# ITEMS
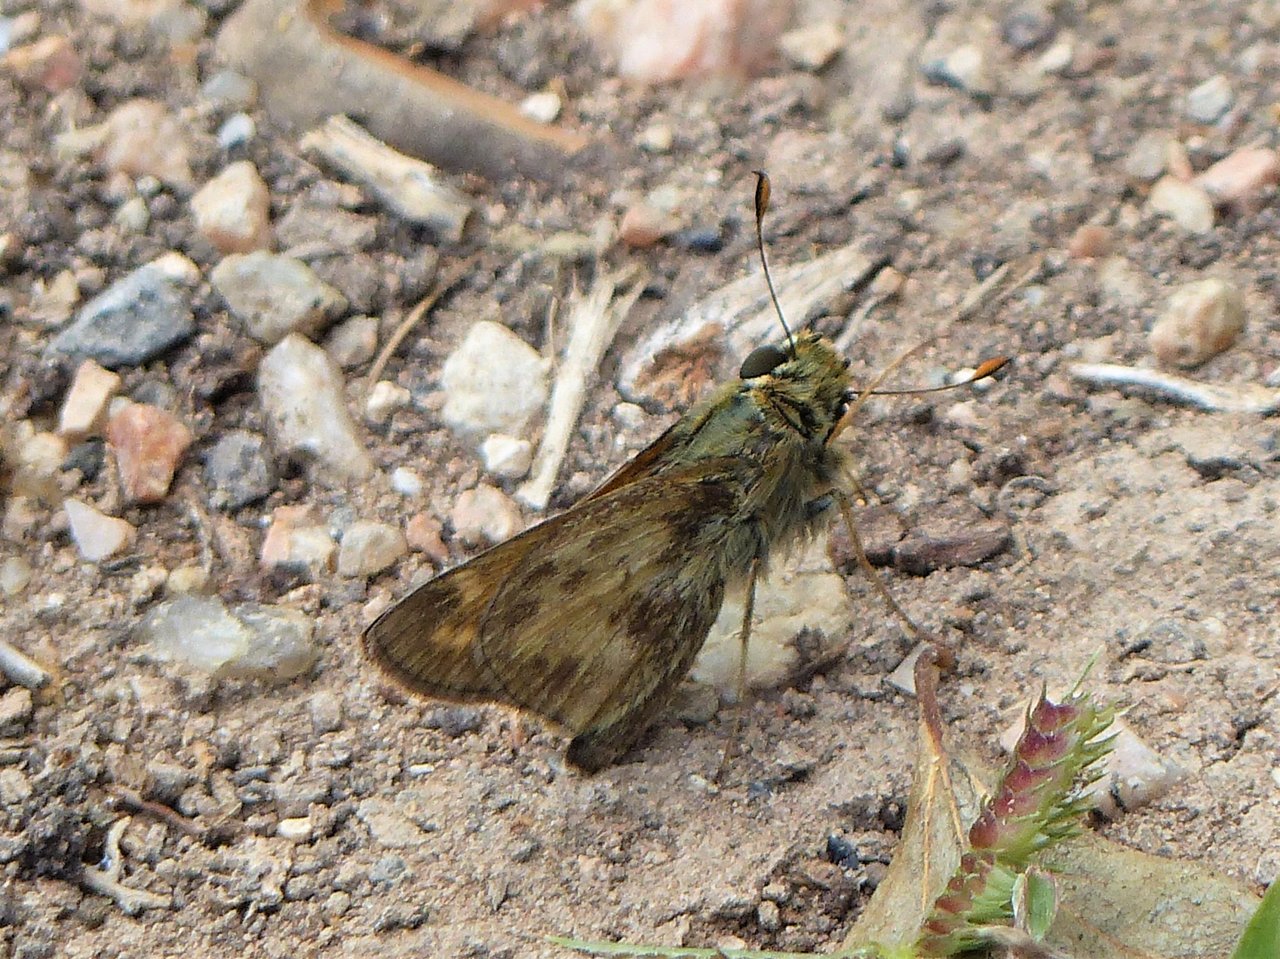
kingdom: Animalia
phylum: Arthropoda
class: Insecta
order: Lepidoptera
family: Hesperiidae
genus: Polites
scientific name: Polites vibex
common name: Whirlabout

# SET TASK
Rewrite the lines of the records, replacing "common name" with "vernacular name" and keeping everything else unchanged. Leave the pictures out.

# TASK RESPONSE
kingdom: Animalia
phylum: Arthropoda
class: Insecta
order: Lepidoptera
family: Hesperiidae
genus: Polites
scientific name: Polites vibex
vernacular name: Whirlabout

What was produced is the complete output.